The problem for service providers, said HDS solution director Lynn Collier, is that while they already collect call data for billing, trending and other uses, it will probably not be in a system that complies with the new rules, so it will need to be extracted for archiving and then managed subsequently.
In addition, the DRD requires more than just who you called, when and for how long - it also specifies the type of communication (eg voice or data), the type of communication device used, and if it was a mobile device, its location. However, it does not cover message content.
The answer, claims HDS, is to combine its Content Archive Platform (CAP), which derives from its acquisition of Archivas earlier this year, with FileTek's StorHouse software. The latter provides the intelligence to extract the data needed from the service provider's existing systems, while the CAP adds digital fingerprinting to ensure data integrity, and then stores the information on disk in a read-only form.
Collier added that, despite the potential for misuse of such an archive and the protests of groups such as Privacy International - and of course, the question of whether such an archive genuinely will add anything to the fight on serious crime - there has been relatively little industry resistance to the Data Retention Directive.
"I think that given the backdrop - the Madrid and London bombings - we haven't heard that much push-back from our customers, whereas I think that if content were involved it would be very different," she said.
She estimated that, without message content, a call record would probably be around 500 bytes.
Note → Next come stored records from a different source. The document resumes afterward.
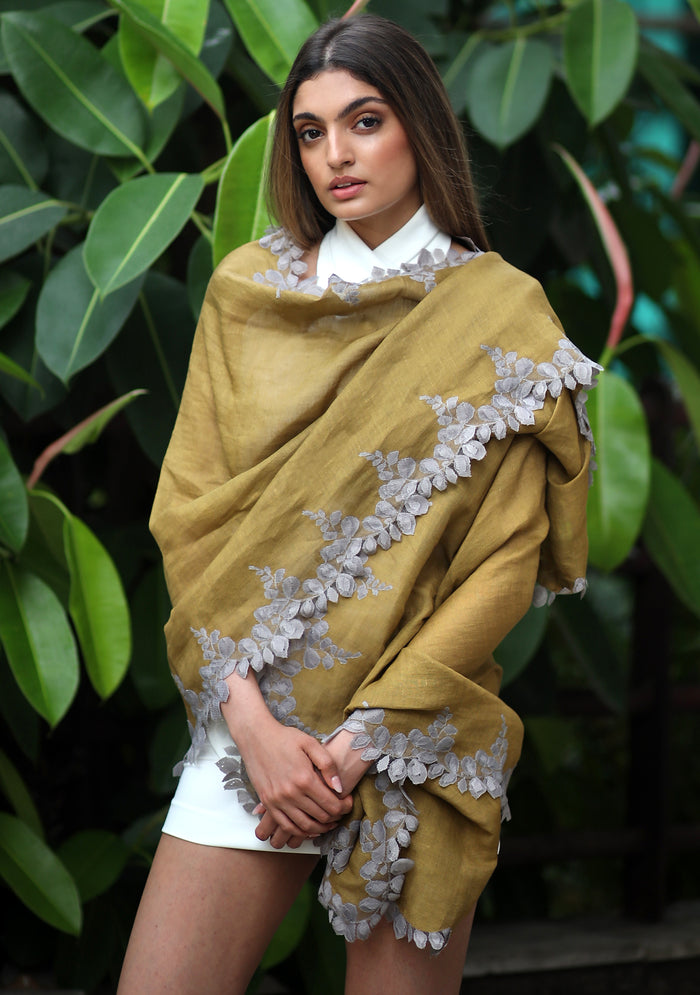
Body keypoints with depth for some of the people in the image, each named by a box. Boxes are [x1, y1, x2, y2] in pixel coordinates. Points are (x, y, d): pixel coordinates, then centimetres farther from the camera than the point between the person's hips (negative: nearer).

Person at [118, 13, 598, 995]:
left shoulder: (502, 315, 0)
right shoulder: (248, 290, 7)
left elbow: (507, 557, -4)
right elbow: (190, 509, 3)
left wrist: (364, 738, -13)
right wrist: (251, 718, -10)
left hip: (421, 732, -2)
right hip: (251, 713, 2)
At 10 million calls a day, that's 2TB a year. According to HDS, CAP can support up to 20PB in an 80-node archive system.
Given the costs involved in building and maintaining a DRD archive, Collier argued that the important question for service providers is how to turn necessity into business advantage.
"The real beauty is when you move from the tactical aspect of DRD to using the same asset for other things," she said.
"The task for the service provider is to automate data retention and do it cost effectively, but they can also use CAP-StorHouse as a multi-purpose archive, for example to archive customer data for BI analysis, or email for regulatory compliance. It can all go in the same archive, so it is not 'yet another island of data.'"
She claimed that, unlike content addressed storage (CAS) systems such as EMC's Centera, data stored on a CAP keeps its original format with no 'wrappers' or proprietary access layers. As a result it is accessible to any analysis tool, from a high-end BI system to Microsoft Excel.
"We call it active archiving - it is the next generation on from content addressable storage," she said.